Tip:
Highlight text to annotate it
X
Hi, my name is Laura DeFazio, and I'm a professor at California University
of Pennsylvania. And I'm here at Ohiopyle working on a public art project
in the playground in the center of town. I got involved in this project when I got
an email from a former Cal U student, Christina Lee, who
was hired to coordinate a program to bring public
art to six of the towns along the Great Allegheny Passage.
I had four boulders of sandstone installed in the park,
and I'm carving images of the native wildlife into the stone.
I came up with an idea of earth, wind, air, and fire... the natural elements
that surround us here in the ways that they are meaningful to us as the theme for the project,
and I'm carving images of water animals on one rock: fish,
otter, beavers, amphibians. That rock is set in the ground.

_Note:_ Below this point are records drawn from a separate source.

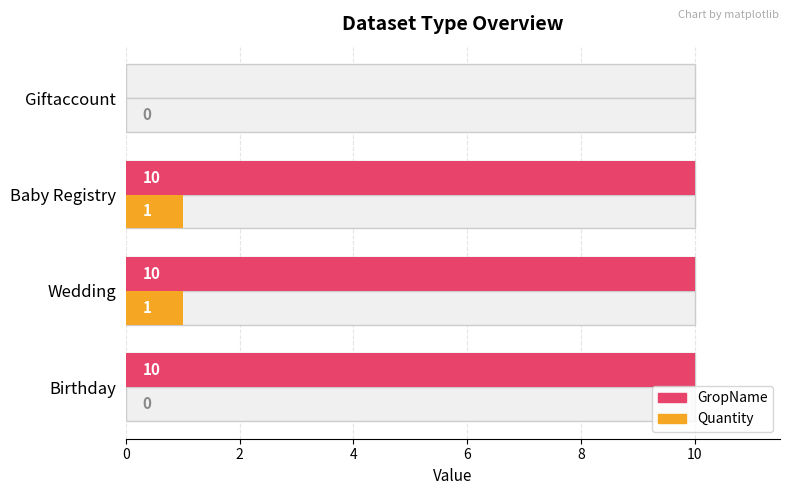

List the series in order of their peak value, lowest first.

Quantity, GropName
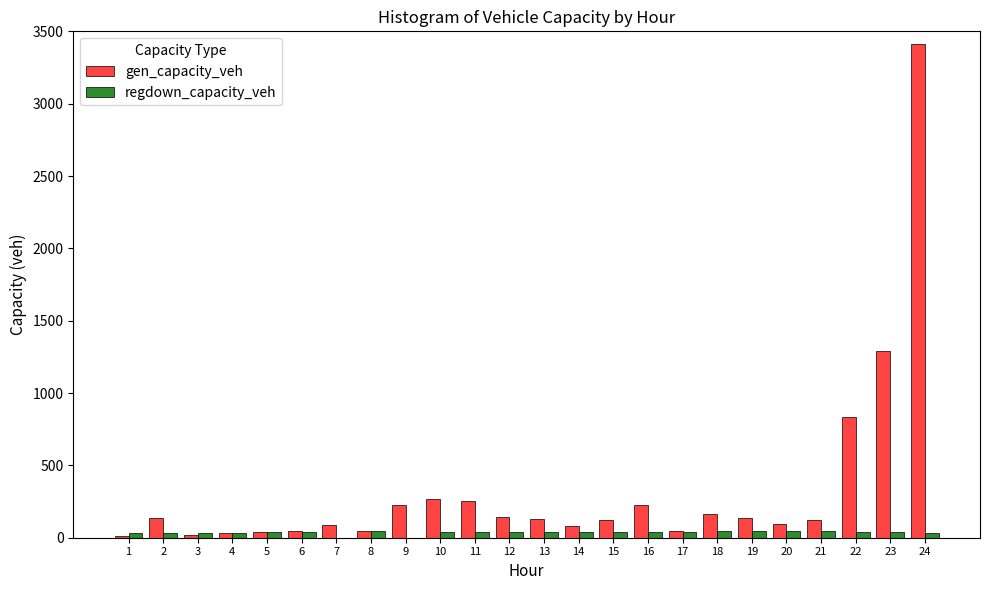

At which category does the chart reach its peak across all series?

24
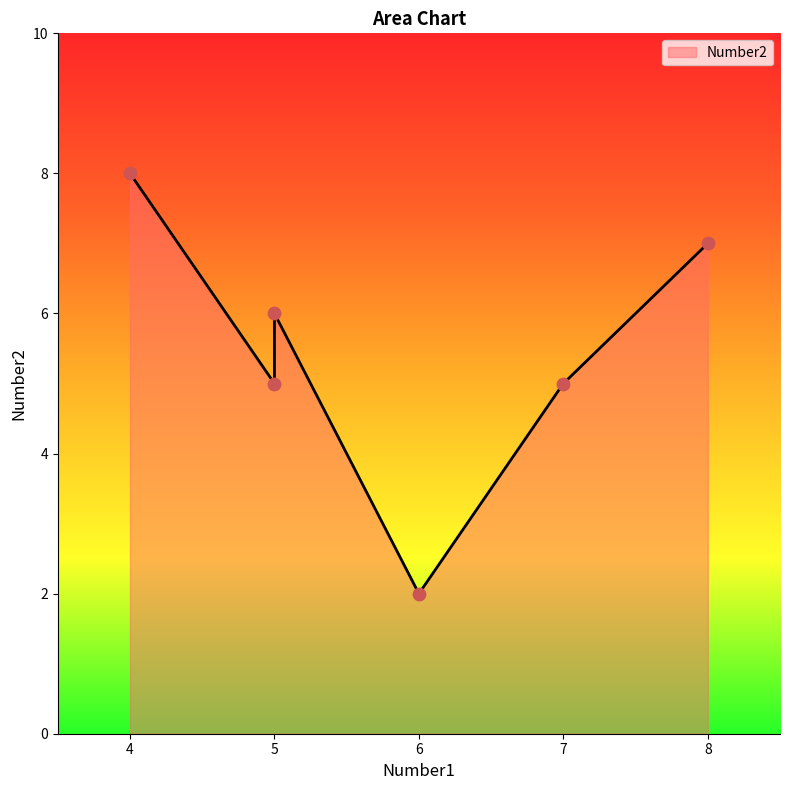

Between 5 and 6, which is larger?

5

Then I have a rock that is big enough to picnic on, and I have animals that live
on the ground on that rock. There's a third rock that's swoopy and kind of cloud-shaped, and
that rock has the images of animals that live in the air. And the last rock, the really tall rock,
is the fire rock, and my take on fire here at Ohiopyle are the
constellations of the night sky. So, I have around the top of the rock, images of the constellations
that you can identify: the Big Dipper, the Little Dipper, Hercules, Orion, etc. And,
then I also have a couple holding hands under the moonlight, just
a little sliver of them as also part of the fire rock and
I wanted to feature the natural beauty that surrounds us here because that is the big draw.
Ohiopyle has an annual visitor traffic of 1.5 to 2 million people per year, and the nature is
what brings them here, so I really wanted to show off what's so compelling about Ohiopyle
in this project. It's just been a really awesome experience.